-- TASK OBJECTIVE --
Format the naming lines from all the rows below as a single JSON list of strings, one string per line, skipping blank lines. Leave the pictures out of the answer.

-- INPUT --
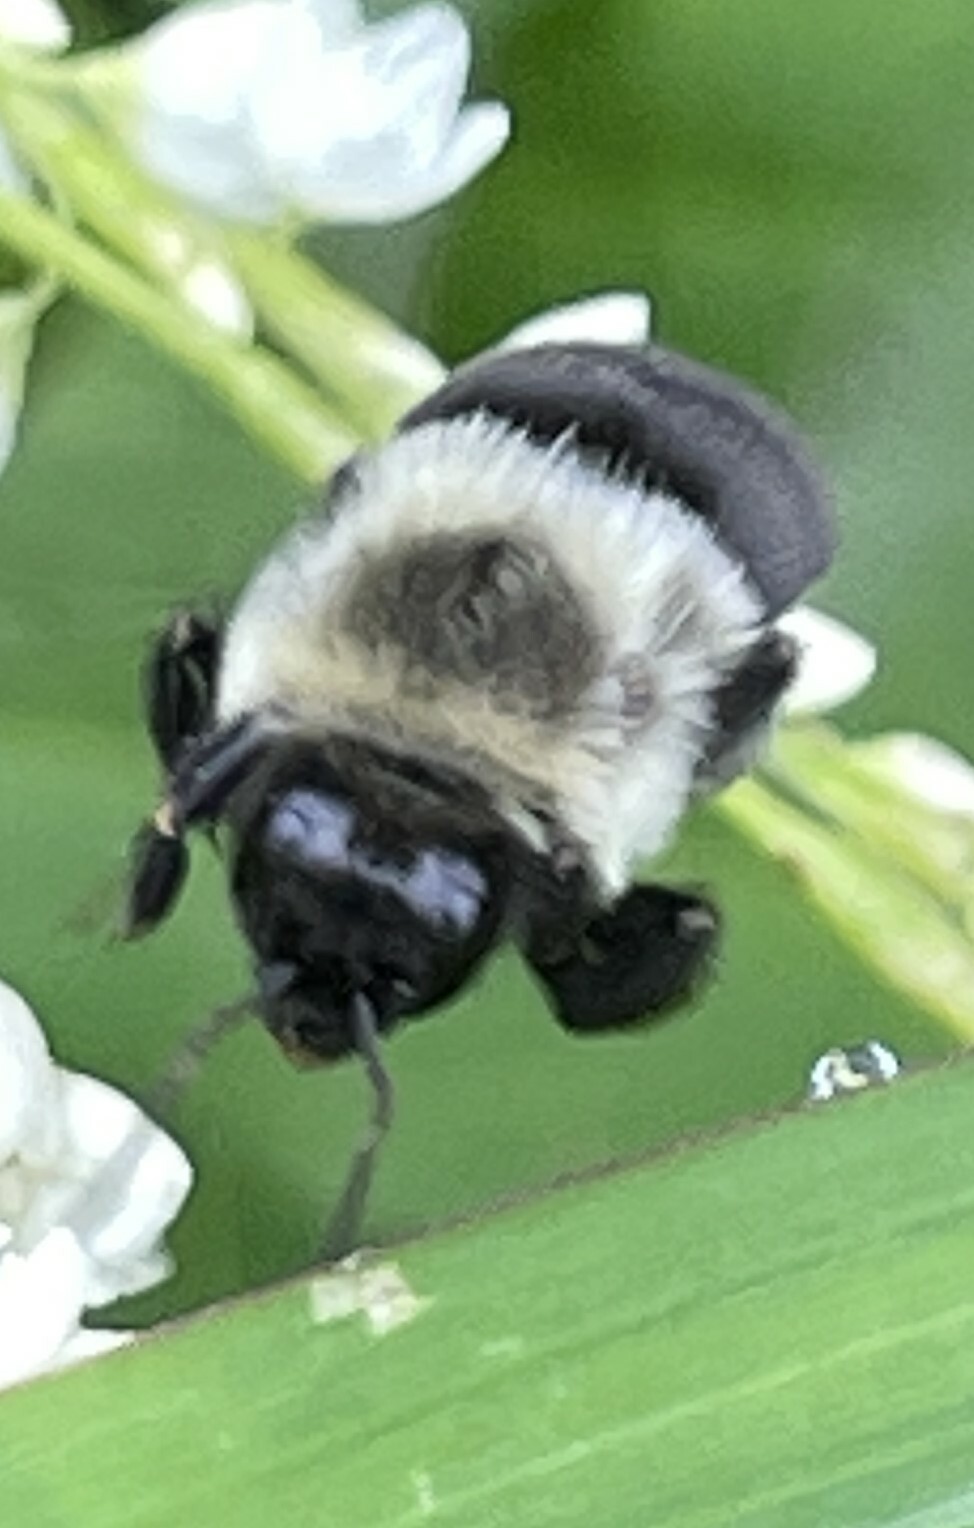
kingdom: Animalia
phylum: Arthropoda
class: Insecta
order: Hymenoptera
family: Apidae
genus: Bombus
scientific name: Bombus impatiens
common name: Common eastern bumble bee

-- ANSWER FOR THE TASK --
[
  "kingdom: Animalia",
  "phylum: Arthropoda",
  "class: Insecta",
  "order: Hymenoptera",
  "family: Apidae",
  "genus: Bombus",
  "scientific name: Bombus impatiens",
  "common name: Common eastern bumble bee"
]